Démantelée... misère !
(vitrail du réfectoire, détail)
Nonobstant, l'abbaye de Royaumont, fondée en 1228 par Louis IX (1214-1270), avec la bénédiction de sa mère Blanche de Castille, présente à certains égards un aspect austère...
Normal, au-delà des injures de l'histoire, elle devait répondre aux règles de l'ordre cistercien.
Le cloître, son jardin à la française restauré en 2010,
avec vue sur la sacristie et la salle capitulaire.
L'abbaye royale fut donc destinée aux moines cisterciens, adeptes d'un ordre traditionnel qui renouerait avec la règle de saint Benoît de Nursie, dont les bénédictins s'étaient un peu trop éloignés, et que soutenait avec âpreté saint Bernard de Fontaine, abbé de Clairvaux (1090-1153).

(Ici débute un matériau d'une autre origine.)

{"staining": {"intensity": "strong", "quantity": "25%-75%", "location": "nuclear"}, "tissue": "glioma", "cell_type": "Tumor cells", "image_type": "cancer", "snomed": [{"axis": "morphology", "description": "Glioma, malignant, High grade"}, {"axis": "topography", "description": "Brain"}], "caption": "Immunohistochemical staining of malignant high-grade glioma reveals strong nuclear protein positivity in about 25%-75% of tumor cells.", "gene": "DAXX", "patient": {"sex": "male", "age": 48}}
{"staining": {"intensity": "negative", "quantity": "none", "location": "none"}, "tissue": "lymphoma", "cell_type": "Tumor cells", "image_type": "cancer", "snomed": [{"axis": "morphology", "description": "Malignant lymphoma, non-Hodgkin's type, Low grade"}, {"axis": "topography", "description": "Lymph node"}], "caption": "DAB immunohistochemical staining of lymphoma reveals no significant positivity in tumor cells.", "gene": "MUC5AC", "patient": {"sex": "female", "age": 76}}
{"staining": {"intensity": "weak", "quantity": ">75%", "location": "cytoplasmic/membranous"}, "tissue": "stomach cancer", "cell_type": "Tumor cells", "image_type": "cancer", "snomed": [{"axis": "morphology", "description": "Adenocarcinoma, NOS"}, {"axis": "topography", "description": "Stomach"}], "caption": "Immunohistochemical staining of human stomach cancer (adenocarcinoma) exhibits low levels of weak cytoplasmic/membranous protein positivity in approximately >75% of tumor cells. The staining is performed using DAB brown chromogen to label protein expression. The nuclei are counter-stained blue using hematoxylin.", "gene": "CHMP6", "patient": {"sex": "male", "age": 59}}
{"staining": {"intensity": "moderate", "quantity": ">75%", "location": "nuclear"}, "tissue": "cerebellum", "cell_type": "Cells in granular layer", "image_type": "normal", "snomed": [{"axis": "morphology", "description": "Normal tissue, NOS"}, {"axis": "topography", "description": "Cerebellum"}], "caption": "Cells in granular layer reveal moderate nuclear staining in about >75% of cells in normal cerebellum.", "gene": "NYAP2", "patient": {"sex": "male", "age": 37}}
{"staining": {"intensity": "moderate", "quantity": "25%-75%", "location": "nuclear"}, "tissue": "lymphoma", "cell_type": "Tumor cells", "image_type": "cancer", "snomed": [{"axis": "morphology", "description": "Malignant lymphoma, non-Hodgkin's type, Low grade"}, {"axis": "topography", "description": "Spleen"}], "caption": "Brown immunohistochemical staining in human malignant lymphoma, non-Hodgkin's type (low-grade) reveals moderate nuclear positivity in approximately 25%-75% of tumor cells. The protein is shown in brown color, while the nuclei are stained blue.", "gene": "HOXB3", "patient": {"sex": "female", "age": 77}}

Benoît (ca 480-547) prônait le recueillement et le dénuement, la journée monacale devant harmonieusement se répartir entre la prière (sept offices tout de même), l'étude (la lecture divine) et le travail (aménager, bâtir, cultiver).
Sur ce dogme, Robert de Molesme (ca 1029-1111) fonda l'ordre cistercien. Cîteaux, mère de Royaumont.
Le cloître et le cellier (à gauche).
De l'église, il ne subsiste que le mur attenant au cloître.
Mais la règle se relâche, certainement ce que l'on appelle avoir du mou dans le cordelier.
Saint Bernard resserre les noeuds, développe l'ordre cistercien dans un strict retour à la règle, fonde Clairveaux, prêche pour une deuxième croisade... tendre férule.
Et Louis IX ira régulièrement faire retraite à Royaumont. Comme un moine prie et reçoit la Discipline.
La légende de Saint Louis était née et allait perdurer pour l'édification des masses.
Le cloître, sa galerie avec ses aériennes colonnettes en délit et chapiteaux à crochets.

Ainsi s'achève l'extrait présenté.